Background:

• Hereditary angioedema (HAE) has three main types: type I, type II, and type III. Among them, types I and II are caused by mutations in the SERPING1 gene, resulting in deficiency (type I) or dysfunction (type II) of complement C1 inhibitor (C1-INH). Types I and II account for approximately 99% of all cases.
• The figure depicts the core regulatory role of C1 esterase inhibitor (C1-INH) in the kallikrein-kinin system (KKS): C1-INH controls KKS activation and bradykinin (BK) production by inhibiting FXII activation, plasma kallikrein (PK) activity, and the reciprocal activation between FXII and PK (including the plasmin-mediated amplification loop).

Targeting strategy:

• The exons 1-8 of the mouse Serping1 gene that encode the whole molecule were replaced by the exons 1-8 of the human counterparts. The promoter, 5’UTR and 3’UTR region of the mouse gene are also replaced by human counterparts. The human SERPING1 expression is driven by the human SERPING1 promoter, while the mouse Serping1 gene transcription and translation will be disrupted.

Verification: 

• Mouse Serping1 mRNA was detectable in wild-type mice but not B-hSERPING1 mice. Human SERPING1 mRNA was detectable only in homozygous B-hSERPING1 mice but not in wild-type mice.
• Human C1 inhibitor protein was detectable in homozygous B-hSERPING1 mice but not wild-type mice.

Application:

• This product can be used to study the drug screening and mechanism research of hereditary angioedema (HAE) and other related diseases, and study the complement system, coagulation abnormalities and the development of anti-inflammatory drugs.

Gene targeting strategy for B-hSERPING1 mice. The exons 1-8 of the mouse Serping1 gene that encode the whole molecule were replaced by the exons 1-8 of the human counterparts. The promoter, 5’UTR and 3’UTR region of the mouse gene are also replaced by human counterparts. The human SERPING1 expression is driven by the human SERPING1 promoter, while the mouse Serping1 gene transcription and translation will be disrupted.

Strain specific analysis of SERPING1 mRNA expression in wild-type C57BL/6JNifdc mice and B-hSERPING1 mice by RT-PCR. Liver RNA were isolated from wild-type C57BL/6JNifdc mice (+/+) and homozygous B-hSERPING1 mice (H/H), then cDNA libraries were synthesized by reverse transcription, followed by PCR with mouse Serping1 primers and human SERPING1 primers. Mouse Serping1 mRNA was only detectable in wild-type C57BL/6JNifdc mice. Human SERPING1 mRNA was only detectable in B-hSERPING1 mice  but not in wild-type C57BL/6JNifdc mice.

Strain specific human C1 inhibitor expression analysis in homozygous B-hSERPING1 mice by ELISA. Serum were collected from wild-type mice C57BL/6JNifdc mice (+/+) (female, 6-week-old) and homozygous B-hSERPING1 mice (H/H) (female, 6-week-old), then analyzed by ELISA with species-specific human C1 inhibitor elisa ELISA (Human C1 inhibitor SimpleStep ELISA Kit: Abcam, ab224883). Human C1 inhibitor was exclusively detectable in B-hSERPING1 mice but not in C57BL/6JNifdc mice. Values are expressed as mean ± SEM.

◆ STORED DATA ◆
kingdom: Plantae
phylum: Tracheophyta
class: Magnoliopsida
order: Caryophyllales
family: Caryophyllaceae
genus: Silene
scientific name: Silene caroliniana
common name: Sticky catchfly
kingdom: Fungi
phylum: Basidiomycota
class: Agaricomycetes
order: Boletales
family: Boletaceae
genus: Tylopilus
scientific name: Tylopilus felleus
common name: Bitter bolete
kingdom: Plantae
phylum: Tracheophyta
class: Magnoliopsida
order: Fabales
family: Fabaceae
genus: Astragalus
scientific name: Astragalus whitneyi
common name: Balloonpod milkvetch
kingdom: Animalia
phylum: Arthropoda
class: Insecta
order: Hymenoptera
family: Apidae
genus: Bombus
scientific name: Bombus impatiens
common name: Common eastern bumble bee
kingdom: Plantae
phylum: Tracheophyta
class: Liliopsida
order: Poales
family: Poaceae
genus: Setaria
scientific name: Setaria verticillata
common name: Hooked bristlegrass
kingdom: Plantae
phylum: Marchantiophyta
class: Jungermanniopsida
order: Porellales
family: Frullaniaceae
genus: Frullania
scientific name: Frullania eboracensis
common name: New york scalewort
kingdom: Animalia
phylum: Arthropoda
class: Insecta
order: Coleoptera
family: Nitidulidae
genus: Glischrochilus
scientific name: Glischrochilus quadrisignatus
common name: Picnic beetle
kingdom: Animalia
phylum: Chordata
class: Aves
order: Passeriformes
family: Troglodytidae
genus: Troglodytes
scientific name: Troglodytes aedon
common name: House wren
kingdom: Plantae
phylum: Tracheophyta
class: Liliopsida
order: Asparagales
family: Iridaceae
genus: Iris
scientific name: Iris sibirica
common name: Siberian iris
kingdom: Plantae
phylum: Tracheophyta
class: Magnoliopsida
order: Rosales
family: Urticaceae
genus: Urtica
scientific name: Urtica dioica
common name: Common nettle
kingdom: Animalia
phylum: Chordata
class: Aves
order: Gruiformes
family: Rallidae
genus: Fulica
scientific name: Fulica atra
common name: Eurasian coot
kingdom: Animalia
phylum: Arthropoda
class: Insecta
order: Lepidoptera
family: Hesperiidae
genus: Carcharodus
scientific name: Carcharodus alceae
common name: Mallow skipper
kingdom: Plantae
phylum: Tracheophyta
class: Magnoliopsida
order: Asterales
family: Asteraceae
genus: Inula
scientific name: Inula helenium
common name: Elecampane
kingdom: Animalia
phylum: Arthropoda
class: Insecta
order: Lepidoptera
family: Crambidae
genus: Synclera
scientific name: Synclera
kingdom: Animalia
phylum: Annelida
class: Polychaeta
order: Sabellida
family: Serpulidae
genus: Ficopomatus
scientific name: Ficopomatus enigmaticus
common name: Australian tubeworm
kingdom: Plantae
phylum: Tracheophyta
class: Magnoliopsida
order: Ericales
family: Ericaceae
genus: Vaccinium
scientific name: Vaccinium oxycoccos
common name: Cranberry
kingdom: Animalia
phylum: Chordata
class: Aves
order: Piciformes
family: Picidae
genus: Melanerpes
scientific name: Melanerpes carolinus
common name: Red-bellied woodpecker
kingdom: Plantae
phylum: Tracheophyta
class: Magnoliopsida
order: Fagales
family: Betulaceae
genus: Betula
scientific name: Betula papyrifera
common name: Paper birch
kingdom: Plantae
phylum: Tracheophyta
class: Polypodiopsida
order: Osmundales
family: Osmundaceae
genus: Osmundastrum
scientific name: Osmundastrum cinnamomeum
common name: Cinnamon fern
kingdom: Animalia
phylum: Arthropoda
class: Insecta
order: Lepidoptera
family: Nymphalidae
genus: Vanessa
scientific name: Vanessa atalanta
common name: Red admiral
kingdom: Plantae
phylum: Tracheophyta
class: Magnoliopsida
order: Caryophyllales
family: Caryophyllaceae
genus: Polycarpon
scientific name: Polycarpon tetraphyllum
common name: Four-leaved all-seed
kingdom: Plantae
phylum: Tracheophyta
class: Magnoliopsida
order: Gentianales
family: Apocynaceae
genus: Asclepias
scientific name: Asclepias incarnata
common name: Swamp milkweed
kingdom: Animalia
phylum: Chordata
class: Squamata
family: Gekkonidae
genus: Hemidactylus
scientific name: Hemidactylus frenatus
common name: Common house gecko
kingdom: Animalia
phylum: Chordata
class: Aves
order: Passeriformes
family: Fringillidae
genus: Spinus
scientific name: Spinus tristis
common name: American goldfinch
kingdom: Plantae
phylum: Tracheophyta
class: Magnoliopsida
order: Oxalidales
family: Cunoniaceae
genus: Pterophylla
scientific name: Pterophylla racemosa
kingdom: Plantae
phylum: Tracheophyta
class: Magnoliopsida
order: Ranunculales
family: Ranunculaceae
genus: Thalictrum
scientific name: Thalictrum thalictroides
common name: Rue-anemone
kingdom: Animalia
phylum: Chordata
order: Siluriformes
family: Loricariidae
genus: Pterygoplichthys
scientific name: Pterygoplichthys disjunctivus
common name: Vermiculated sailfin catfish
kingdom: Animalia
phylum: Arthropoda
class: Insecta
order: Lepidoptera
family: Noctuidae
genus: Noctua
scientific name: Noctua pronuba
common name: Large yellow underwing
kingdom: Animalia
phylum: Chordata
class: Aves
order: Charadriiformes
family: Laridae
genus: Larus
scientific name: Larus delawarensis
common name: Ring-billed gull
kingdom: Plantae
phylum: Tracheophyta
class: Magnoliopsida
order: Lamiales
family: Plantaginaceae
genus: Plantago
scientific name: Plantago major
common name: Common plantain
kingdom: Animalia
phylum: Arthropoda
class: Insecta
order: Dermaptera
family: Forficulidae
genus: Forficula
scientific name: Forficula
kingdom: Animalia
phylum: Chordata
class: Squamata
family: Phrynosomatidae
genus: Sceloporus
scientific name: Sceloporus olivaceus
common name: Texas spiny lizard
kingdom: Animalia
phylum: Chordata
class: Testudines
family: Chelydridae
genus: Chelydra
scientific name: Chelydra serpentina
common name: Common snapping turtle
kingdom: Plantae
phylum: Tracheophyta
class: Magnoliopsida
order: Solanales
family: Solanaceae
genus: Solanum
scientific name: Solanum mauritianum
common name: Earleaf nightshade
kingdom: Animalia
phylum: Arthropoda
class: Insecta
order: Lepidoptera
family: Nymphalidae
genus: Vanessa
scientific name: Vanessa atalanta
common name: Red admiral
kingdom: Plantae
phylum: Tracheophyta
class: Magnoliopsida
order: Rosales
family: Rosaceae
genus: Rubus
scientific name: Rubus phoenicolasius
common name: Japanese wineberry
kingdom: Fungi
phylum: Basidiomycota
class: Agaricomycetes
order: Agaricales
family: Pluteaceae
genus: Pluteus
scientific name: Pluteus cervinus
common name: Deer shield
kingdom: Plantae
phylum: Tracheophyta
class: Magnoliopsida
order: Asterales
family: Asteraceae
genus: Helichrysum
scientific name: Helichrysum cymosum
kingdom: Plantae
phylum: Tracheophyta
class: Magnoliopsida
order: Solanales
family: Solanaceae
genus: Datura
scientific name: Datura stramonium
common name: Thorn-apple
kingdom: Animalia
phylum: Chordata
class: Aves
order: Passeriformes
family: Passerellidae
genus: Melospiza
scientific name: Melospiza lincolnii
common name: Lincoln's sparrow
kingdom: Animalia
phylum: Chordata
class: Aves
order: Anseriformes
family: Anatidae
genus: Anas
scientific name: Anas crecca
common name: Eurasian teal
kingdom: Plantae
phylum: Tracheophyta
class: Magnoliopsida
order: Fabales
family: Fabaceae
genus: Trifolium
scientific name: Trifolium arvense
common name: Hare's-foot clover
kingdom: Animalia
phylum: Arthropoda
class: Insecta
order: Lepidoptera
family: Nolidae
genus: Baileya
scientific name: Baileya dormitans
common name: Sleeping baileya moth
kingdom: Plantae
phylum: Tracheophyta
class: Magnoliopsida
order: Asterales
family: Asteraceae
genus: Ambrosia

◆ PROBLEM TO WORK ON ◆
Please copy the part of the B-hSERPING1 mouse text above starting with "Strain specific analysis" and going on through "not in wild-type C57BL/6JNifdc mice.", keeping every word and mark unchanged.

◆ WRITTEN ANSWER ◆
Strain specific analysis of SERPING1 mRNA expression in wild-type C57BL/6JNifdc mice and B-hSERPING1 mice by RT-PCR. Liver RNA were isolated from wild-type C57BL/6JNifdc mice (+/+) and homozygous B-hSERPING1 mice (H/H), then cDNA libraries were synthesized by reverse transcription, followed by PCR with mouse Serping1 primers and human SERPING1 primers. Mouse Serping1 mRNA was only detectable in wild-type C57BL/6JNifdc mice. Human SERPING1 mRNA was only detectable in B-hSERPING1 mice  but not in wild-type C57BL/6JNifdc mice.